5. Mitigation Strategies and Trade-Offs
Several approaches to minimizing model underthinking are discussed and empirically tested:
- Length-based reward shaping: Training/fine-tuning with token-length penalties for excessive output. This constrains overthinking but may induce underthinking on harder tasks.
- Dynamic routing: Use of trained routers to select thinking or non-thinking mode based on predicted task difficulty. Routers increase overall performance (up to 11% absolute F₁ improvement) but do not match the performance of oracle selectors.
- Explicit prompting: “Don’t overthink” and “step-by-step” prompts adjust token usage, but improper application can either worsen underthinking or exacerbate overthinking.
- Adaptive inference: Mechanisms such as entropy-based stopping (see (Yong et al., 23 May 2025)) halt reasoning when confidence thresholds are met, reducing underthinking.
These mitigation methods yield incremental improvements, each with trade-offs: gains on OverthinkingBench may come at the expense of UnderthinkingBench, and vice versa, illustrating the fundamental difficulty of the optimal reasoning challenge.
6. Broader Implications and Future Directions
UnderthinkingBench, as part of OptimalThinkingBench, exposes critical deficiencies in contemporary LLMs: none can simultaneously modulate reasoning depth and computational efficiency in context. A plausible implication is that unified benchmarks and routing strategies will be necessary for API-based deployment, cost control, and robust problem-solving in real-world applications.
Research directions proposed include:
- Improved dynamic routing and adaptive inference, potentially leveraging entropy or calibration signals.

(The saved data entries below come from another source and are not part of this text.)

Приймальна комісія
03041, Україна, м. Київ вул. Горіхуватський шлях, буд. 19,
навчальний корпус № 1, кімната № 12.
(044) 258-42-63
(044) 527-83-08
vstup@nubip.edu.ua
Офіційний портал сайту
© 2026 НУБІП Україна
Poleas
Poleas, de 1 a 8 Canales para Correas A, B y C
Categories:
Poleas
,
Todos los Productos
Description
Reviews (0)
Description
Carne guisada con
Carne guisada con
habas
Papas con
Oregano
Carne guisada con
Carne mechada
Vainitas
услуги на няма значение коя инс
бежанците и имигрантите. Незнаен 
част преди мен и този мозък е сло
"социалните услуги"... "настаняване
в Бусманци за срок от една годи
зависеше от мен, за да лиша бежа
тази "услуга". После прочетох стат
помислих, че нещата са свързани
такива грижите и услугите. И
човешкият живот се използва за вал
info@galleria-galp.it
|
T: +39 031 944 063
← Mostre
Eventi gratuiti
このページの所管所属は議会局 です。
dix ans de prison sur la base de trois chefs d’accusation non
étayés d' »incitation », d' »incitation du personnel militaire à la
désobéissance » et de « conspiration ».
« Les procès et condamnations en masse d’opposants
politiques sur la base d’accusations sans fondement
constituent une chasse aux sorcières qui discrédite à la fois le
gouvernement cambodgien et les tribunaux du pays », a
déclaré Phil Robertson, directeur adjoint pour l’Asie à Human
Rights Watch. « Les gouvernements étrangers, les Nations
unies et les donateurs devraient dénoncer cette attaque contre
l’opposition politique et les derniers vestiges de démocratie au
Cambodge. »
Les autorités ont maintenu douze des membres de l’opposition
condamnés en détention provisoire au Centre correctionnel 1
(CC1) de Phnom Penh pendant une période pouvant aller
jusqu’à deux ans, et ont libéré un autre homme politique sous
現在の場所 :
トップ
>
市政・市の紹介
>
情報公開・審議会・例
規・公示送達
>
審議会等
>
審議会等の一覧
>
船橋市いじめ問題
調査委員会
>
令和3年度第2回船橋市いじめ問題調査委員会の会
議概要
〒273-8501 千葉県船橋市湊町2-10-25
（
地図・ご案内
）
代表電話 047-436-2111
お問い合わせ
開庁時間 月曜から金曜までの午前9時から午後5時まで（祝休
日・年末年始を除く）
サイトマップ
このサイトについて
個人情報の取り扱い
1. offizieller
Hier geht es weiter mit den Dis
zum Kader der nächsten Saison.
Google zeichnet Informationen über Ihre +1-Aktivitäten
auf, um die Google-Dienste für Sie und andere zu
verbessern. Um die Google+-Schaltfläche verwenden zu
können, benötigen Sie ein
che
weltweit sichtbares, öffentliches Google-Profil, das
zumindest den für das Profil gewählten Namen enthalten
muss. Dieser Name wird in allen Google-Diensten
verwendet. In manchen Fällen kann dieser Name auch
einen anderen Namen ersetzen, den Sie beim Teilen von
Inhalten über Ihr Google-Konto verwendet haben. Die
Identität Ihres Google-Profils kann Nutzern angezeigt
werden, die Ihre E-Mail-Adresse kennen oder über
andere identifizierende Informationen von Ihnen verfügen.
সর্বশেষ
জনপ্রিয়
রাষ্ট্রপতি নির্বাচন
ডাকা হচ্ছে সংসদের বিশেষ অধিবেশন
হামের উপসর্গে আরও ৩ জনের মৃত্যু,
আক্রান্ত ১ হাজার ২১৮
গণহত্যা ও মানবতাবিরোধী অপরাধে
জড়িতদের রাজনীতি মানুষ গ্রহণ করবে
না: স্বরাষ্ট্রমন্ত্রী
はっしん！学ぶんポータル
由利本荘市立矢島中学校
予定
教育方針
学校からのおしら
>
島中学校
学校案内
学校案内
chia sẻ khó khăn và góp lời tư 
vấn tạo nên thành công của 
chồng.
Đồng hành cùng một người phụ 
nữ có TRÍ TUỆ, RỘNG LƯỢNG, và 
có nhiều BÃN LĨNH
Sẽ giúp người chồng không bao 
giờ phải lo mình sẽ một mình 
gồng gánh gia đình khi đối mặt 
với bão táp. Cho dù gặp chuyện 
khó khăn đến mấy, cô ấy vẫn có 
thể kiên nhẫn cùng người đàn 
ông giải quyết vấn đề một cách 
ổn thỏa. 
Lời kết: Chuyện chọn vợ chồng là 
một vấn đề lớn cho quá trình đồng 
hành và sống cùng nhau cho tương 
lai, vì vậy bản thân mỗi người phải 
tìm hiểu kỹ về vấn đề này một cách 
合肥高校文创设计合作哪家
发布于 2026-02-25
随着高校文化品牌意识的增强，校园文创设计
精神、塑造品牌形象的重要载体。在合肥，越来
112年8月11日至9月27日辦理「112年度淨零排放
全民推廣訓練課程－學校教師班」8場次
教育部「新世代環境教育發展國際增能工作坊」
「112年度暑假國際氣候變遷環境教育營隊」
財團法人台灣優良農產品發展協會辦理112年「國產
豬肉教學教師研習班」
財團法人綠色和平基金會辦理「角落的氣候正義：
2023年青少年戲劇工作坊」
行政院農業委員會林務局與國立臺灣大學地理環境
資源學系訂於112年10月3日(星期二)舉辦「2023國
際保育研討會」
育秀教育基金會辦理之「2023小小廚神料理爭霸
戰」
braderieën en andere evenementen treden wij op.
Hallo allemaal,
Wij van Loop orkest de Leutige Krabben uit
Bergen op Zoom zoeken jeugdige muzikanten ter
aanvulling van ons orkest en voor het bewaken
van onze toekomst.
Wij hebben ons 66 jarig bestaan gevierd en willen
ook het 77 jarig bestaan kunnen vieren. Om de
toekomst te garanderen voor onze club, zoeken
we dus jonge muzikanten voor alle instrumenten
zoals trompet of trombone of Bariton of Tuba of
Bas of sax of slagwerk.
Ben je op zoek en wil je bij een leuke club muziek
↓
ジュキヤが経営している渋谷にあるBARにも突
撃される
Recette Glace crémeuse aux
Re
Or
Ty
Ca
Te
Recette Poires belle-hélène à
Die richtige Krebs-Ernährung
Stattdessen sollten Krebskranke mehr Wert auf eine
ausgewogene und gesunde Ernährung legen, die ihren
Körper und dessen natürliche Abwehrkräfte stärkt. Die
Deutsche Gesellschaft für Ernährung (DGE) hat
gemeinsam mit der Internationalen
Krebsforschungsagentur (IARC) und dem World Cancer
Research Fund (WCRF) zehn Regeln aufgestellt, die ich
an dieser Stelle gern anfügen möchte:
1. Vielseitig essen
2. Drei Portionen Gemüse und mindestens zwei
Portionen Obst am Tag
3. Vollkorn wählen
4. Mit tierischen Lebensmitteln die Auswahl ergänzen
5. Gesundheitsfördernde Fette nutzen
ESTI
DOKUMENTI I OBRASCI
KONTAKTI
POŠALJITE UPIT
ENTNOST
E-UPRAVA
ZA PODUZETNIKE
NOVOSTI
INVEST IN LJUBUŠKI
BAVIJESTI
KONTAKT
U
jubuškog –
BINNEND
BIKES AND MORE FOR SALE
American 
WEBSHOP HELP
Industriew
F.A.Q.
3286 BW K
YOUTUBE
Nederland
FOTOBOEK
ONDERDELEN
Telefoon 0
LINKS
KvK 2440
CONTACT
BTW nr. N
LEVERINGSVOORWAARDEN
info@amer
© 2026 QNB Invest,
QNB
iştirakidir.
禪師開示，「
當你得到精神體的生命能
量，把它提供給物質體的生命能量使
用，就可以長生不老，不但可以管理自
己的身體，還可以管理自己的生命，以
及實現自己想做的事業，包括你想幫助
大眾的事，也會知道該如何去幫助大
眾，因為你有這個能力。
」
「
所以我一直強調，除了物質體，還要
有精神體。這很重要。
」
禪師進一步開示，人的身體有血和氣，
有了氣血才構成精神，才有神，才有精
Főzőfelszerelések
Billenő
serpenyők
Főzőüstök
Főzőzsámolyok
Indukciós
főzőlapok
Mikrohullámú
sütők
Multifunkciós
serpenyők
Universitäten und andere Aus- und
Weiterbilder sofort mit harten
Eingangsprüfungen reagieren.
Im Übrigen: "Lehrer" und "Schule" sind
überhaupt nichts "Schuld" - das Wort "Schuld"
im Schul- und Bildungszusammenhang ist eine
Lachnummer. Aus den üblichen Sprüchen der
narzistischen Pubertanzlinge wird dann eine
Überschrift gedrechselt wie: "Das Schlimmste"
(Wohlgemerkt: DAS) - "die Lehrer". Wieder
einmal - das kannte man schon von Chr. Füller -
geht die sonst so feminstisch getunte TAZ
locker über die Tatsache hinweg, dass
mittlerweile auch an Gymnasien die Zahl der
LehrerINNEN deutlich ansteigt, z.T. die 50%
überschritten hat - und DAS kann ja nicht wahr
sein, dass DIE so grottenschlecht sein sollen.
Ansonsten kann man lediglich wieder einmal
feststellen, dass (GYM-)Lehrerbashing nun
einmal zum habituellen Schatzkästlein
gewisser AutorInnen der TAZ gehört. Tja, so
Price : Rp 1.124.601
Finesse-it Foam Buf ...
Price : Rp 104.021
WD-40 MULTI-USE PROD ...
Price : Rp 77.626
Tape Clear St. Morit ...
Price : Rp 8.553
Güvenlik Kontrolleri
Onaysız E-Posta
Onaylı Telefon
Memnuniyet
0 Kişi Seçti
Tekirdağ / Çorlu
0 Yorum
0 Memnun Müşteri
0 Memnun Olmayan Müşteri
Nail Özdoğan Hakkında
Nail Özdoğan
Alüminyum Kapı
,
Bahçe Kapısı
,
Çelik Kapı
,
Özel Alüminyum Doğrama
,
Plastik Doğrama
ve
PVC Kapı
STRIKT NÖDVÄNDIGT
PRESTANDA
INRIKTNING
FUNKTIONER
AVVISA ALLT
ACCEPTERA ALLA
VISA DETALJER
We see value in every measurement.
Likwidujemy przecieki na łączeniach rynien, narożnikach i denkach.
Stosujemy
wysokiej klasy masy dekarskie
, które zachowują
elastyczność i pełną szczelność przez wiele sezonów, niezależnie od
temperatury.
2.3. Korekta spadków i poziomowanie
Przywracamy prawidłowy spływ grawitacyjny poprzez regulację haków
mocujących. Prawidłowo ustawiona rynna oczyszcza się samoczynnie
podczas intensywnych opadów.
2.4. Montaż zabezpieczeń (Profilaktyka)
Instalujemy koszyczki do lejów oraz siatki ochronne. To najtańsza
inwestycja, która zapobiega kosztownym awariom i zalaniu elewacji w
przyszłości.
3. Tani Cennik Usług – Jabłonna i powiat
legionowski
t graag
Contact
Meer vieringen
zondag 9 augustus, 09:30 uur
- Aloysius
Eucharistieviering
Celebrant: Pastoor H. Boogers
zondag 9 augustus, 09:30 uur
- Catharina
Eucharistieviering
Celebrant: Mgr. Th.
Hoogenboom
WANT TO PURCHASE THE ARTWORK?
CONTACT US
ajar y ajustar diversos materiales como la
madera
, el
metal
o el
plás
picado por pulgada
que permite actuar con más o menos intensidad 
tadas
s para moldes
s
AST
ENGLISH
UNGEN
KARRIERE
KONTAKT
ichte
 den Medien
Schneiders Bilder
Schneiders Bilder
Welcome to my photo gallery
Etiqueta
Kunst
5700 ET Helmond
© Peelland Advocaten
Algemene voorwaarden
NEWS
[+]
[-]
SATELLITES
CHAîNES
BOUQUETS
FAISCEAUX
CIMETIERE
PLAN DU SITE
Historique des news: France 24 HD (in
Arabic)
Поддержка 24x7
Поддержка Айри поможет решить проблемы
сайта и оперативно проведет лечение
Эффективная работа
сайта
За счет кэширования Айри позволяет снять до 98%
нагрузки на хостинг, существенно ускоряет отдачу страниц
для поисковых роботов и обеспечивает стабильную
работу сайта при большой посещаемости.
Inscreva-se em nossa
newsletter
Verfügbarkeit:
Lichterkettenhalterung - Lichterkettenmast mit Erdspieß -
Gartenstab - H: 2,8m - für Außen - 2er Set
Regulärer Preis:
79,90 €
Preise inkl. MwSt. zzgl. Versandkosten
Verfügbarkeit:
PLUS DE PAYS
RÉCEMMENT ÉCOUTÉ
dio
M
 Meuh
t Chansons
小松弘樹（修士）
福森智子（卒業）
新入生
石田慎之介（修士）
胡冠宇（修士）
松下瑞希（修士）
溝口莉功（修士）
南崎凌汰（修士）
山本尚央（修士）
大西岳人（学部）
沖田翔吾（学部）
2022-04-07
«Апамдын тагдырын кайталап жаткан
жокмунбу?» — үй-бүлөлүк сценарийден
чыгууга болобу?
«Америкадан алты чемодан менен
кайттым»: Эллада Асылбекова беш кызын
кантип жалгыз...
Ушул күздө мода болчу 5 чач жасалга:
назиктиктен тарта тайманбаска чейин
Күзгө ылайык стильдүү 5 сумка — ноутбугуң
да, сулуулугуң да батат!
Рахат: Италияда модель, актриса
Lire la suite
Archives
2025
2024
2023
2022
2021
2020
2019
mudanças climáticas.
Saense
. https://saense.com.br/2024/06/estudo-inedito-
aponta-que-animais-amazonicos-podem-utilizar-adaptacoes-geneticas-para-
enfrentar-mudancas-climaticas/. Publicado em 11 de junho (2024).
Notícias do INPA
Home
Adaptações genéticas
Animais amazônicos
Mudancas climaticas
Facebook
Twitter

- Training objectives that jointly optimize accuracy and token cost.
- Benchmarks and metrics that explicitly capture underthinking and overthinking both for training and evaluation.
- Algorithmic advances in chain-of-thought modulation and self-assessment.
UnderthinkingBench’s design and empirical demonstrations strongly motivate the development of LLMs capable of optimal, context-sensitive reasoning processes.
7. Summary Table: UnderthinkingBench Features and Findings
Feature | Description | Source Example |
---|---|---|
Task Domains | Games, algorithms, graphs, arithmetic, geometry, logic | (Aggarwal et al., 18 Aug 2025) |
Number of Tasks | 11 challenging reasoning types, 550 instances | (Aggarwal et al., 18 Aug 2025) |
Evaluation Metric | Accuracy; unified F₁ metric | (Aggarwal et al., 18 Aug 2025) |
Key Finding | No LLM balances underthinking and overthinking optimally | (Aggarwal et al., 18 Aug 2025) |
Mitigation Methods | Reward shaping, routing, prompting, adaptive inference | (Aggarwal et al., 18 Aug 2025, Yong et al., 23 May 2025) |
UnderthinkingBench thus constitutes a rigorous, programmatic tool for probing the limits of reasoning depth in LLMs, shaping both the methodology and objectives for future LLM research. Its structure provides a foundation for the development and assessment of models able to efficiently allocate computational resources in accordance with the complexity of their queries.